Ce projet s’adresse, en premier lieu, aux institutions et organisations impliquées dans l’accompagnement et la prise en charges populations ou communautés confrontées à des conditions de vies générant un stress physique, psychologique ou social fort (par exemple : population en détresse, réfugiés, migrants, voyageurs en zone reculées, etc.) Les retombées scientifiques du projet pourraient aider ces institutions et organisations à améliorer leur efficacité dans les programmes d’intervention pour protéger et accompagner ces populations, principalement en prenant en compte les spécificités des capacités de jugement et de décision de ces personnes.

 

 


 

Une étude scientifique exploratoire

Interview du Pr.Etienne Koechlin, responsable des études cognitives

Etienne est le fondateur et directeur du Laboratoire des Neurosciences Cognitives, rattaché à l’ENS, unité INSERM U960. Spécialiste de la prise de décision, il se décrit lui-même comme un explorateur. Avec des dizaines de publications et des milliers de citations à son actif, ses « explorations » ont été fructueuses. Avec Christian Clot, ils ont fait évoluer le projet pour lui donner sa dimension actuelle. Directeur des études cognitives, Etienne sera entre autres épaulé par Katia Dauchot, neurobiologiste et Margaux Romand-Monnier, doctorante.

Quel est l’objectif scientifique de ces expéditions ?

Nous voulons étudier comment le cerveau humain et les fonctions cognitives associées s’adaptent à l’environnement dans lequel l’individu vit.
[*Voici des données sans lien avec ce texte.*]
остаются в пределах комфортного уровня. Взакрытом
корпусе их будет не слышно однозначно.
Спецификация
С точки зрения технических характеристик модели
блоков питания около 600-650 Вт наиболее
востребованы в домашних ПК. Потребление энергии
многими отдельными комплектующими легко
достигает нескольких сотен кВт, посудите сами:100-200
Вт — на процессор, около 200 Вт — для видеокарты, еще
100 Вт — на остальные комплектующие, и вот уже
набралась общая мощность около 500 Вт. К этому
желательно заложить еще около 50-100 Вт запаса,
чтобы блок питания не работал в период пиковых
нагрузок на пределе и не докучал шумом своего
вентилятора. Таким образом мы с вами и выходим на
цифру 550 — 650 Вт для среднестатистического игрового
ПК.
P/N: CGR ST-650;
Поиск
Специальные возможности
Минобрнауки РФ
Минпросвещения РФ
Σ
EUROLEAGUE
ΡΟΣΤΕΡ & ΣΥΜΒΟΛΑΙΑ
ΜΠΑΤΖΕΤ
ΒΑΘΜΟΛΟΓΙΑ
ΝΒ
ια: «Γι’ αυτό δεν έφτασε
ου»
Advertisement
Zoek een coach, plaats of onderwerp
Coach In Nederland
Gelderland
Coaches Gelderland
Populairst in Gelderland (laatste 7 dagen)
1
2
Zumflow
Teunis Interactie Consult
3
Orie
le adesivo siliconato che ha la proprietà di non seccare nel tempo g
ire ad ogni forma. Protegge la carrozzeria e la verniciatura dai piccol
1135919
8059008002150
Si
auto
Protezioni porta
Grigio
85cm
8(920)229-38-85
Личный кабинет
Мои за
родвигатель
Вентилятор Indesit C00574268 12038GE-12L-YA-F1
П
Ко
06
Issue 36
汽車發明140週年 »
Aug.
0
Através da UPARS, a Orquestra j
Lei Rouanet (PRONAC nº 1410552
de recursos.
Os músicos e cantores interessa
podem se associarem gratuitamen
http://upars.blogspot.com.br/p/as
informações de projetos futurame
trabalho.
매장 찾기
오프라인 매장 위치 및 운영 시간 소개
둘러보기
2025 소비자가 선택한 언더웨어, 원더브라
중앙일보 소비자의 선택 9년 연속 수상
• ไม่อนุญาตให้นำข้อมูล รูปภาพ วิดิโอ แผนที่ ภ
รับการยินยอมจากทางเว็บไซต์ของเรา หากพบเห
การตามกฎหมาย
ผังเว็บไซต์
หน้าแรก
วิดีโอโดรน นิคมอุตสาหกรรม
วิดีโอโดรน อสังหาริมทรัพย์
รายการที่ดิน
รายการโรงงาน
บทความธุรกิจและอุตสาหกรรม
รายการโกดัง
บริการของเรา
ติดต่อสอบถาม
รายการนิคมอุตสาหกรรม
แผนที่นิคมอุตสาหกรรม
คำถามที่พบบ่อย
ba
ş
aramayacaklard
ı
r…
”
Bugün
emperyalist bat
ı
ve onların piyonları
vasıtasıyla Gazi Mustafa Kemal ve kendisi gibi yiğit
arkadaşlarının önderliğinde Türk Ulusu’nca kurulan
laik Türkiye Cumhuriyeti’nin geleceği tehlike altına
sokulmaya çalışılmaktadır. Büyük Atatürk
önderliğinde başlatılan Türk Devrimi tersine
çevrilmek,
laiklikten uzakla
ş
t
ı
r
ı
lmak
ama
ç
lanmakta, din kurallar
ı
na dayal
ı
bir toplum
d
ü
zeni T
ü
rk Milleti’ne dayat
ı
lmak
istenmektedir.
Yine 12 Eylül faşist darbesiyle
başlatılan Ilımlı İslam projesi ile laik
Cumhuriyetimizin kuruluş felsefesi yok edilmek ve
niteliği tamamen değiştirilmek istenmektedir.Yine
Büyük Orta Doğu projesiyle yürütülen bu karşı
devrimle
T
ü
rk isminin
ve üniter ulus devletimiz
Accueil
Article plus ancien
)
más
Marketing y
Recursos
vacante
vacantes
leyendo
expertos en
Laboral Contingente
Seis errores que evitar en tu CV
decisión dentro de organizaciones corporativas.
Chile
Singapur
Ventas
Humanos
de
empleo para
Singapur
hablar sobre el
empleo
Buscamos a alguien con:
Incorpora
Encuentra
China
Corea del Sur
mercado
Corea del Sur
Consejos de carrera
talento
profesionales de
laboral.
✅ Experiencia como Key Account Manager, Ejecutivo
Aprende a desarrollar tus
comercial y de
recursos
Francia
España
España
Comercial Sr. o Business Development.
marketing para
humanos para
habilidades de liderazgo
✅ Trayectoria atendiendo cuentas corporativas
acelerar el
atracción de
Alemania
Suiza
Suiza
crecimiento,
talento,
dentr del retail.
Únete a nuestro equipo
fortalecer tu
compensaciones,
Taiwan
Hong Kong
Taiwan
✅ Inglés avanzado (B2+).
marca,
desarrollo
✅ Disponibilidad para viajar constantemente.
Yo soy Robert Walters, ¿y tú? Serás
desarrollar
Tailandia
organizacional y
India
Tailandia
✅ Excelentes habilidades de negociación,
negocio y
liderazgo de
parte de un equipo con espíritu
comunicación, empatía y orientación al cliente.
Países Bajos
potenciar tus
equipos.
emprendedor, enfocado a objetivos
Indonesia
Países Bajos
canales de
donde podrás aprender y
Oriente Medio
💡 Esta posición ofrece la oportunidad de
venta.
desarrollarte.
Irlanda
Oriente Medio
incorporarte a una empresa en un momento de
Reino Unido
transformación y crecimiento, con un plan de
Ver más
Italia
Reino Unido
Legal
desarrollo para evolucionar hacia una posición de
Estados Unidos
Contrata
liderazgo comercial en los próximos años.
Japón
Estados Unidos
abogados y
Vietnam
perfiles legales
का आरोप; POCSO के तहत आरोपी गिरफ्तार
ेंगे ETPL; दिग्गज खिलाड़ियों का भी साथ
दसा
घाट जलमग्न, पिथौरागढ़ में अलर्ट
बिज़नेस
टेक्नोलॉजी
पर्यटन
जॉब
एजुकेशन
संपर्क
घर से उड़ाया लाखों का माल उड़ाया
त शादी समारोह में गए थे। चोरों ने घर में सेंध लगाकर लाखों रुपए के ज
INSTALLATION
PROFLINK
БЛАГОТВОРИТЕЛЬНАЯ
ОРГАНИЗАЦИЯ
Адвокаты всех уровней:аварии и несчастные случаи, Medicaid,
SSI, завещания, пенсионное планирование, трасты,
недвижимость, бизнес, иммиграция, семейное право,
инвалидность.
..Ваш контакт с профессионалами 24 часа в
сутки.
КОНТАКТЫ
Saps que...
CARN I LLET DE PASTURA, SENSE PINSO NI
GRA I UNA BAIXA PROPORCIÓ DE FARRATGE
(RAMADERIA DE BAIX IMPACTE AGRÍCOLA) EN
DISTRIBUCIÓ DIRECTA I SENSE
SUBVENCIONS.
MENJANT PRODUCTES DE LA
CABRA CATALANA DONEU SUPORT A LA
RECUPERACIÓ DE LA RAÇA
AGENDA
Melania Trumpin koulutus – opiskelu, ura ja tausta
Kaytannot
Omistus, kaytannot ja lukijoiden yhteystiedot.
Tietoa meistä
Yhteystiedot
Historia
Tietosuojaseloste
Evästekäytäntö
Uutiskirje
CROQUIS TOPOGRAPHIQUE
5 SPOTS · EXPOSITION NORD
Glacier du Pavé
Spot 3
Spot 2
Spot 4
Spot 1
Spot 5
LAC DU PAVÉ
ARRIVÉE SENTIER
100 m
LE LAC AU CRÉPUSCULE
On connaît en effet très peu l’influence des facteurs environnementaux sur la physiologie cérébrale et la cognition humaine, alors qu’à l’avenir, ces facteurs vont probablement changer fortement et que les hommes seront vraisemblablement conduits à explorer et vivre dans des environnements plus sévères. L’étude portera sur les fonctions exécutives associées aux lobes frontaux, à savoir les fonctions de jugement et de prise de décision dans leur dimension à la fois cognitive, émotionnelle et sociale.

Qu’espérez-vous découvrir avec ces études ?

Les résultats obtenus permettront de comprendre comment des facteurs environnementaux influencent la physiologie cérébrale et comment cette adaptation physiologique cérébrale modifie les facultés de jugement et de prise de décision.